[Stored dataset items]
:::

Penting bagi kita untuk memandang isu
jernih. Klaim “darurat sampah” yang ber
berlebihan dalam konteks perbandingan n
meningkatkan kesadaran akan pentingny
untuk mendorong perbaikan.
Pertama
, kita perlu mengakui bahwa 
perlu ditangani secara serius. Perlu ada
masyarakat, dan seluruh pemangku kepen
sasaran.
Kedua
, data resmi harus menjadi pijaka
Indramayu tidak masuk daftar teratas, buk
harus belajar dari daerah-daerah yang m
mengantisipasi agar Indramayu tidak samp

:::

### Task directions
Restate exactly the lines running from the line with "untuk mendorong perbaikan." to the end of the entries above, both ends included.

### Completed exercise
untuk mendorong perbaikan.
Pertama
, kita perlu mengakui bahwa 
perlu ditangani secara serius. Perlu ada
masyarakat, dan seluruh pemangku kepen
sasaran.
Kedua
, data resmi harus menjadi pijaka
Indramayu tidak masuk daftar teratas, buk
harus belajar dari daerah-daerah yang m
mengantisipasi agar Indramayu tidak samp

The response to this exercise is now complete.